Un cálculo que hay que hacer

No soy económetra, circunstancia que me permite, de algún modo, sentirme aliviado de la responsabilidad de poner tales conocimientos a disposición de la sociedad, en lo que se supone debe ser motivo de prioritario interés para ella. El extraordinario desarrollo de la econometría ha conseguido llevar a expresión cuantitativa los fenómenos económicos más íntimamente relacionados con el actuar de las personas, incluso aquellos que se diría sólo pertenecen al mundo de lo intangible, de lo inmaterial y hasta de lo espiritual.

Pues bien, en nuestro país, está siendo urgente la construcción de un modelo que ofrezca, con rigor científico, la desagregación de las cifras de desempleo y las causas últimas que las producen. Es fácil decir que hay razones estructurales, también que la contracción de los mercados en períodos de crisis económica provoca la expulsión de la actividad a no pocos trabajadores, etc. etc. Siendo todo ello verdad, resulta necesario identificar, con mayor precisión, qué causa y en qué cuantía es origen de una situación de paro, pues, resuelta ésta, se habrá resuelto al menos parcialmente el drama social, que también lo es económico, de la economía española.

Seguir hablando de las causas que figuran en cualquier manual general de economía, es una forma de no querer reconocer, y mucho menos resolver, el problema que aqueja a nuestra sociedad. La crisis y demás circunstancias equivalentes también existen para los países de nuestro entorno más próximo y, a alguno de ellos, le llevamos una ventaja de quince puntos porcentuales en número de parados.
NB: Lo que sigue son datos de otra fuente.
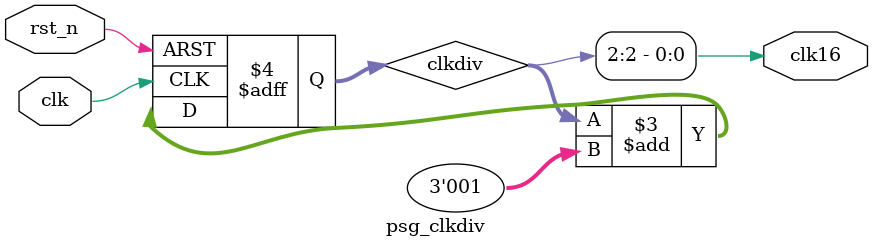
<source format=v>

module psg_clkdiv (
	clk,
	rst_n,
	clk16
);

input clk;
input rst_n;
output clk16;
reg [2:0]clkdiv;

assign clk16 = clkdiv[2];

always @(posedge clk or negedge rst_n)
begin
 if (rst_n == 1'b0)
  clkdiv <= 3'd0;
 else
  clkdiv <= clkdiv + 3'd1;
end

endmodule 

</source>
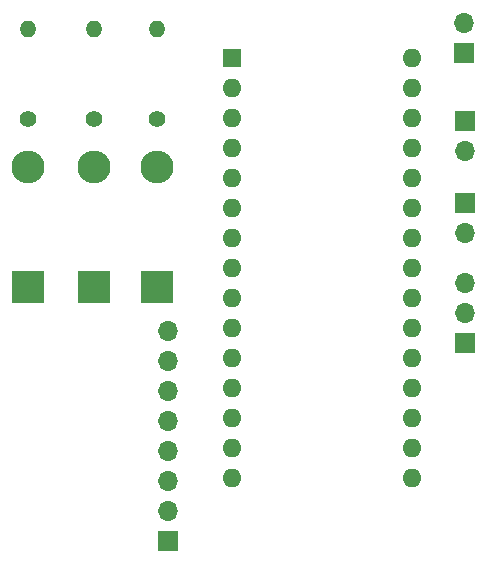
<source format=gbl>
G04 #@! TF.GenerationSoftware,KiCad,Pcbnew,8.0.5*
G04 #@! TF.CreationDate,2024-09-21T22:11:10+02:00*
G04 #@! TF.ProjectId,Pipboy2,50697062-6f79-4322-9e6b-696361645f70,rev?*
G04 #@! TF.SameCoordinates,Original*
G04 #@! TF.FileFunction,Copper,L2,Bot*
G04 #@! TF.FilePolarity,Positive*
%FSLAX46Y46*%
G04 Gerber Fmt 4.6, Leading zero omitted, Abs format (unit mm)*
G04 Created by KiCad (PCBNEW 8.0.5) date 2024-09-21 22:11:10*
%MOMM*%
%LPD*%
G01*
G04 APERTURE LIST*
G04 #@! TA.AperFunction,ComponentPad*
%ADD10R,2.800000X2.800000*%
G04 #@! TD*
G04 #@! TA.AperFunction,ComponentPad*
%ADD11O,2.800000X2.800000*%
G04 #@! TD*
G04 #@! TA.AperFunction,ComponentPad*
%ADD12R,1.700000X1.700000*%
G04 #@! TD*
G04 #@! TA.AperFunction,ComponentPad*
%ADD13O,1.700000X1.700000*%
G04 #@! TD*
G04 #@! TA.AperFunction,ComponentPad*
%ADD14C,1.400000*%
G04 #@! TD*
G04 #@! TA.AperFunction,ComponentPad*
%ADD15O,1.400000X1.400000*%
G04 #@! TD*
G04 #@! TA.AperFunction,ComponentPad*
%ADD16R,1.600000X1.600000*%
G04 #@! TD*
G04 #@! TA.AperFunction,ComponentPad*
%ADD17O,1.600000X1.600000*%
G04 #@! TD*
G04 APERTURE END LIST*
D10*
X116666000Y-98080000D03*
D11*
X116666000Y-87920000D03*
D12*
X148000000Y-78275000D03*
D13*
X148000000Y-75735000D03*
D10*
X122000000Y-98080000D03*
D11*
X122000000Y-87920000D03*
D12*
X148082000Y-102870000D03*
D13*
X148082000Y-100330000D03*
X148082000Y-97790000D03*
D14*
X122000000Y-83856000D03*
D15*
X122000000Y-76236000D03*
D16*
X128341000Y-78666000D03*
D17*
X128341000Y-81206000D03*
X128341000Y-83746000D03*
X128341000Y-86286000D03*
X128341000Y-88826000D03*
X128341000Y-91366000D03*
X128341000Y-93906000D03*
X128341000Y-96446000D03*
X128341000Y-98986000D03*
X128341000Y-101526000D03*
X128341000Y-104066000D03*
X128341000Y-106606000D03*
X128341000Y-109146000D03*
X128341000Y-111686000D03*
X128341000Y-114226000D03*
X143581000Y-114226000D03*
X143581000Y-111686000D03*
X143581000Y-109146000D03*
X143581000Y-106606000D03*
X143581000Y-104066000D03*
X143581000Y-101526000D03*
X143581000Y-98986000D03*
X143581000Y-96446000D03*
X143581000Y-93906000D03*
X143581000Y-91366000D03*
X143581000Y-88826000D03*
X143581000Y-86286000D03*
X143581000Y-83746000D03*
X143581000Y-81206000D03*
X143581000Y-78666000D03*
D14*
X116666000Y-83856000D03*
D15*
X116666000Y-76236000D03*
D12*
X122936000Y-119634000D03*
D13*
X122936000Y-117094000D03*
X122936000Y-114554000D03*
X122936000Y-112014000D03*
X122936000Y-109474000D03*
X122936000Y-106934000D03*
X122936000Y-104394000D03*
X122936000Y-101854000D03*
D12*
X148087651Y-90960000D03*
D13*
X148087651Y-93500000D03*
D10*
X111078000Y-98080000D03*
D11*
X111078000Y-87920000D03*
D12*
X148069781Y-83993993D03*
D13*
X148069781Y-86533993D03*
D14*
X111078000Y-83856000D03*
D15*
X111078000Y-76236000D03*
M02*

</source>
Por ello el cálculo que sugiero, con una metodología muy propia del análisis económico, consiste en hallar el volumen de paro en el que nos encontraríamos, si manteniéndose todo lo demás igual, hubiéramos alterado una de las variables, de forma que la diferencia entre el nivel de paro actual y el que resultara del cálculo se debería únicamente a la existencia de esa variable que hemos alterado.

La alteración del escenario actual consistiría en la supresión de los sindicatos de clase, pues su racionalidad parece inalcanzable, y la sustitución del Ministerio Sindical –el de Don Valeriano Gómez– por un Ministerio de Trabajo –si se considera imprescindible, que yo no lo veo– dispuesto a aplicar lo que convenga a España y no, por principio, limitarse a advertir que no hará la reforma que pretende la CEOE. Una ley económica inapelable es que el empresario no contratará a un trabajador si su coste supera al producto que de su trabajo se espera. ¿Sabe esto don Valeriano? ¿Lo saben los sindicatos?

Estoy convencido de que ese veinte por ciento de paro que sufrimos hoy no sobrepasaría el ocho o nueve por ciento; pero a los económetras dejo la valoración correcta en el cálculo. La diferencia, la que sea, ese diez u once por ciento, ya saben ustedes que se la deben a unos sindicatos y a un Gobierno que duermen en el lecho de la demagogia destructiva.